ElasticSearch Index操作源码分析
Posted hapjin
tags:
篇首语:本文由小常识网(cha138.com)小编为大家整理,主要介绍了ElasticSearch Index操作源码分析相关的知识,希望对你有一定的参考价值。
ElasticSearch Index操作源码分析
本文记录ElasticSearch创建索引执行源码流程。从执行流程角度看一下创建索引会涉及到哪些服务(比如AllocationService、MasterService),由于本人对分布式系统理解不是很深,所以很多一些细节原理也是不懂。
curl -X PUT "localhost:9200/twitter"
ElasticSearch服务器端收到Client的创建索引请求后,是从org.elasticsearch.action.admin.indices.create.TransportCreateIndexAction
开始执行索引创建流程的。
创建索引是需要ElasticSearch Master节点参与的,因此TransportCreateIndexAction继承了TransportMasterNodeAction,而创建索引的具体操作由实例属性MetaDataCreateIndexService完成。
/**
* Create index action.
*/
public class TransportCreateIndexAction extends TransportMasterNodeAction<CreateIndexRequest, CreateIndexResponse> {
//
private final MetaDataCreateIndexService createIndexService;
在MetaDataCreateIndexService.createIndex(...)
调用onlyCreateIndex方法执行创建索引操作。
public void createIndex(...)
{
onlyCreateIndex(request, ActionListener.wrap(response -> {
if (response.isAcknowledged()) {
activeShardsObserver.waitForActiveShards
}
Creates an index in the cluster state and waits for the specified number of shard copies to become active as specified in CreateIndexClusterStateUpdateRequest#waitForActiveShards()before sending the response on the listener.
创建索引需要检查 Active shards,默认情况下:只要Primary Shard是Active的,就可以创建索引。如果Active shards未达到指定的数目,则会创建索引请求会阻塞,直到集群中Active shards恢复到指定数目或者超时返回。可参考:ActiveShardsObserver#waitForActiveShards(...)
方法。
索引的创建封装在org.elasticsearch.cluster.metadata.MetaDataCreateIndexService.IndexCreationTask#IndexCreationTask
对象中,最终由具有优先级任务队列的线程池PrioritizedEsThreadPoolExecutor执行。

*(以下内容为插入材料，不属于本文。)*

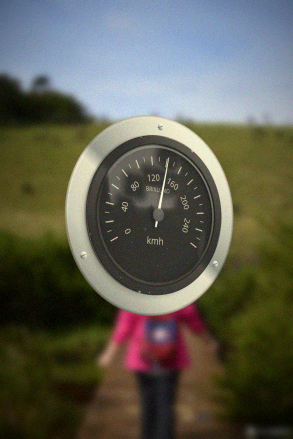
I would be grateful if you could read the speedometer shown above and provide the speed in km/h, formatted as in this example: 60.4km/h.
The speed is 140km/h
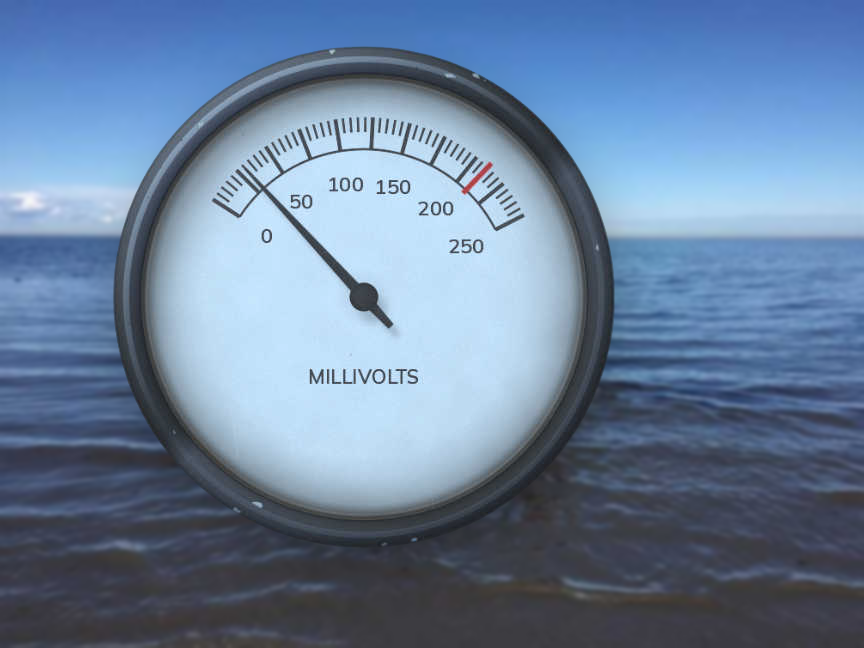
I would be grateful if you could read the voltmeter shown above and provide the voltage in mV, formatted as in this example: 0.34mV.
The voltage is 30mV
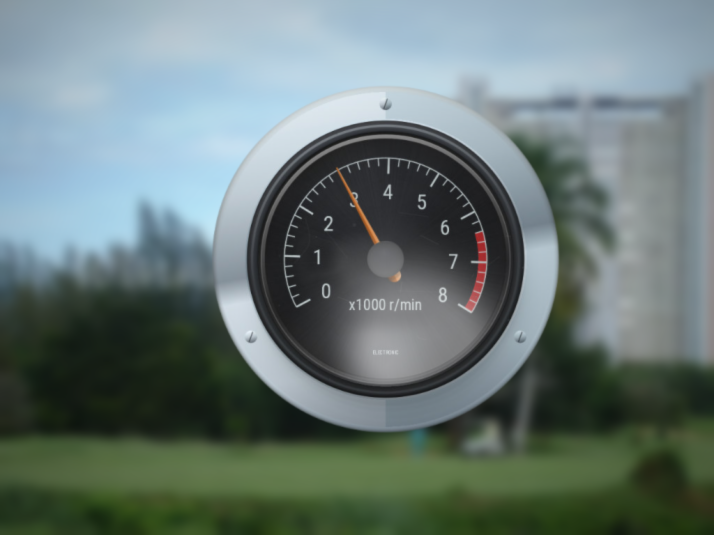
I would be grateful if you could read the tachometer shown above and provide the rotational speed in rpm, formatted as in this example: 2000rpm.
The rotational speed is 3000rpm
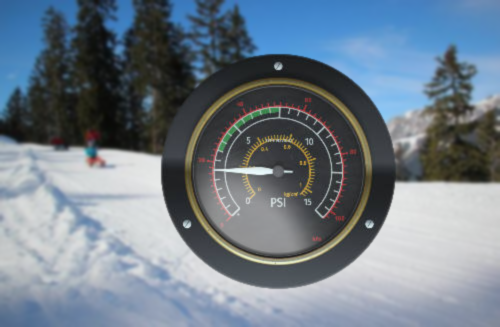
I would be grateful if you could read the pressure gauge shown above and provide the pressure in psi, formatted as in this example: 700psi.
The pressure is 2.5psi
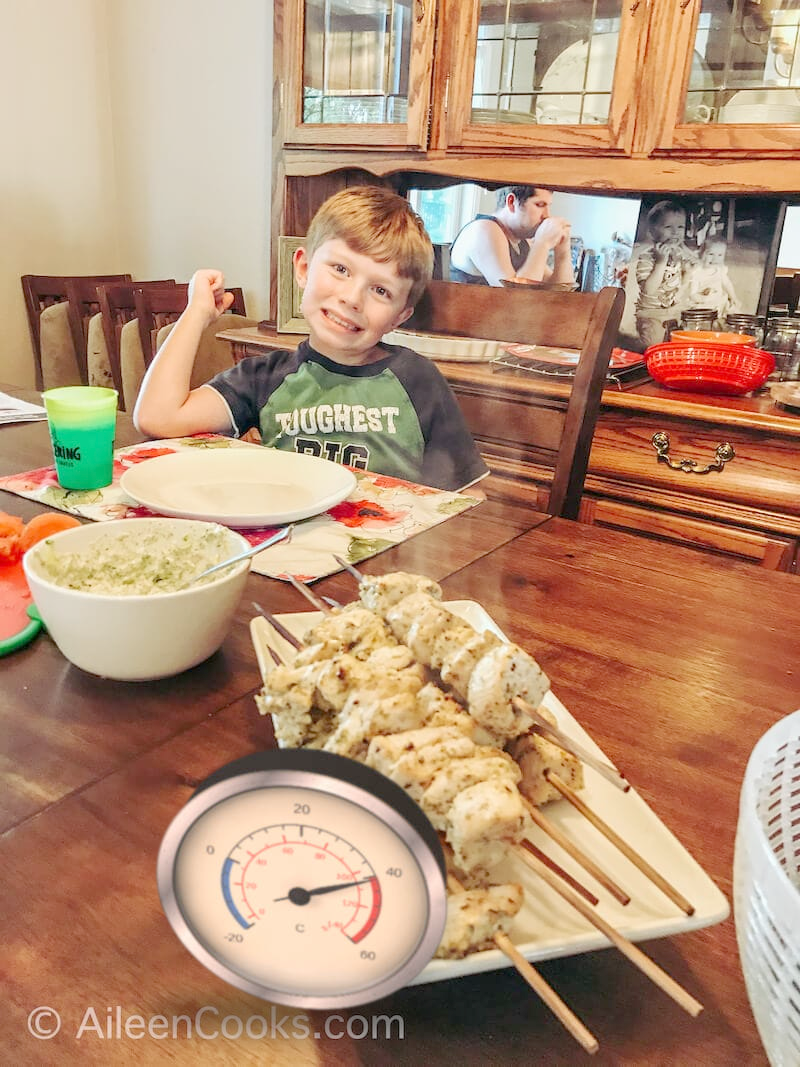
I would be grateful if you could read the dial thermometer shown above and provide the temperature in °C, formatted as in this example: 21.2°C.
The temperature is 40°C
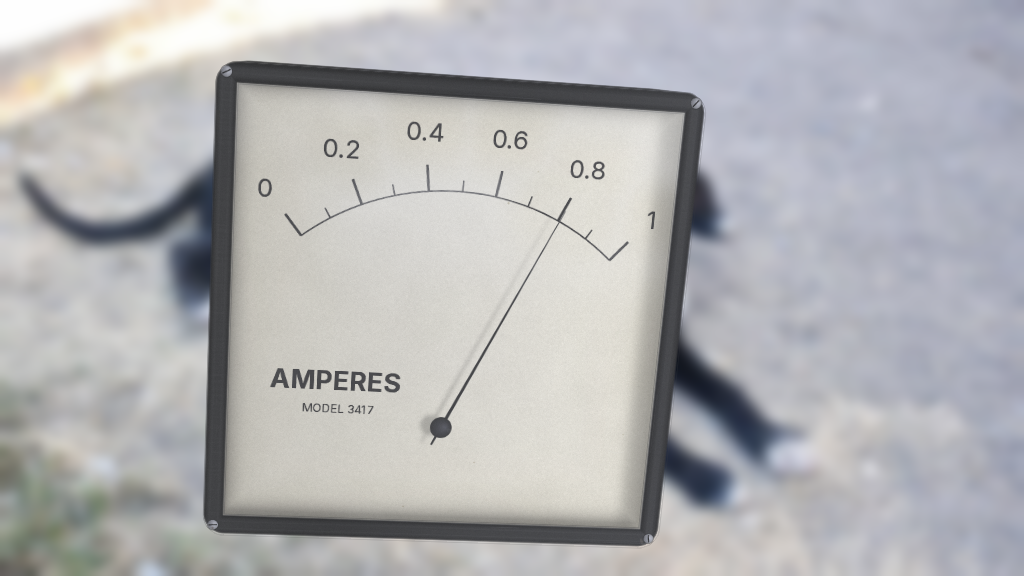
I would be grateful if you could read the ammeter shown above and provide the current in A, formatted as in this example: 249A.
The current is 0.8A
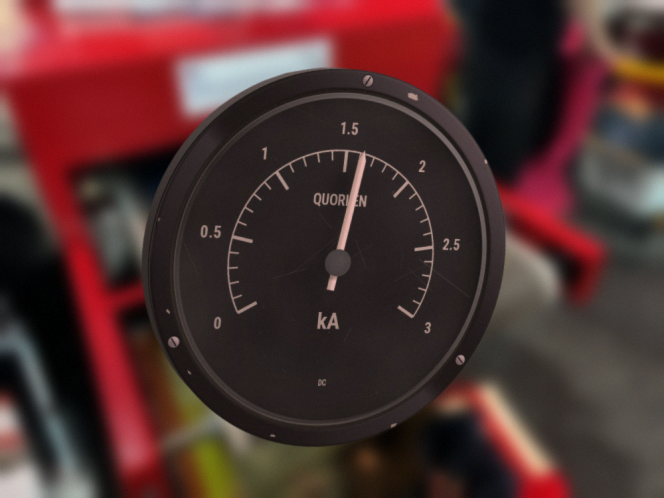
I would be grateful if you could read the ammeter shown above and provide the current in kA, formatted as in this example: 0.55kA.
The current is 1.6kA
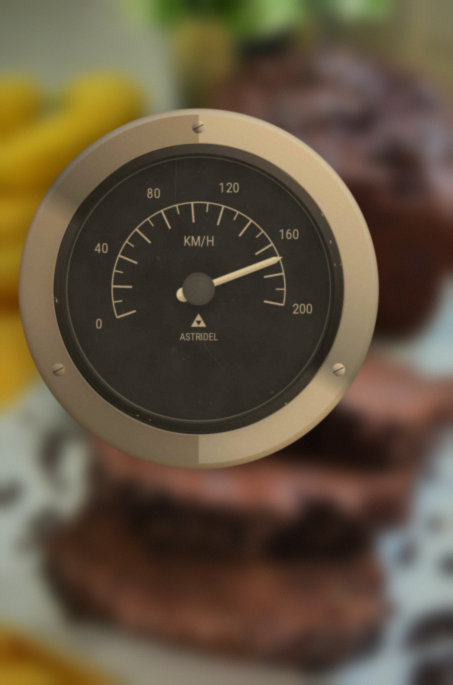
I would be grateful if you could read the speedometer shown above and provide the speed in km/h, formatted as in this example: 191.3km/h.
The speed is 170km/h
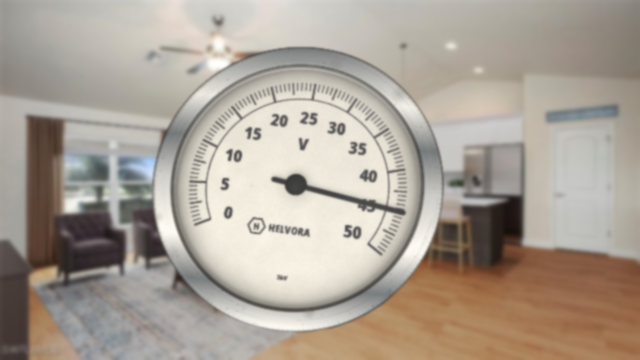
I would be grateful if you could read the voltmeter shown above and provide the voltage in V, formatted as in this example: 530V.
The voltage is 45V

创建索引这样的操作需要通知到集群中各个节点,修改集群的状态,因此IndexCreationTask继承了AckedClusterStateUpdateTask。
在MetaDataCreateIndexService#onlyCreateIndex(...)
提交IndexCreationTask。
clusterService.submitStateUpdateTask("create-index [" + request.index() + "], cause [" + request.cause() + "]",
new IndexCreationTask(logger, allocationService, request, listener, indicesService, aliasValidator, xContentRegistry, settings,
this::validate));
跟踪submitStateUpdateTasks(...)调用栈,在org.elasticsearch.cluster.service.MasterService#submitStateUpdateTasks(...)
方法中lambda map函数将IndexCreationTask对象转换可供线程池执行的Runnable任务:Batcher.UpdateTask。
public <T> void submitStateUpdateTasks(...,Map<T, ClusterStateTaskListener> tasks,...)
{
try {
List<Batcher.UpdateTask> safeTasks = tasks.entrySet().stream()
.map(e -> taskBatcher.new UpdateTask(config.priority(), source, e.getKey(), safe(e.getValue()), executor))
.collect(Collectors.toList());
//taskBatcher org.elasticsearch.cluster.service.TaskBatcher
taskBatcher.submitTasks(safeTasks, config.timeout());
}
}
//PrioritizedEsThreadPoolExecutor execute(...)提交创建索引任务
public abstract class TaskBatcher {
private final PrioritizedEsThreadPoolExecutor threadExecutor;
public void submitTasks(...){
if (timeout != null) {
threadExecutor.execute(firstTask, timeout, () -> onTimeoutInternal(tasks, timeout));
} else {
threadExecutor.execute(firstTask);
}
}
}
org.elasticsearch.cluster.service.MasterService.Batcher.UpdateTask
的继承关系如下:可以看出它是一个Runnable任务,创建索引操作最终由PrioritizedEsThreadPoolExecutor线程池提交任务执行。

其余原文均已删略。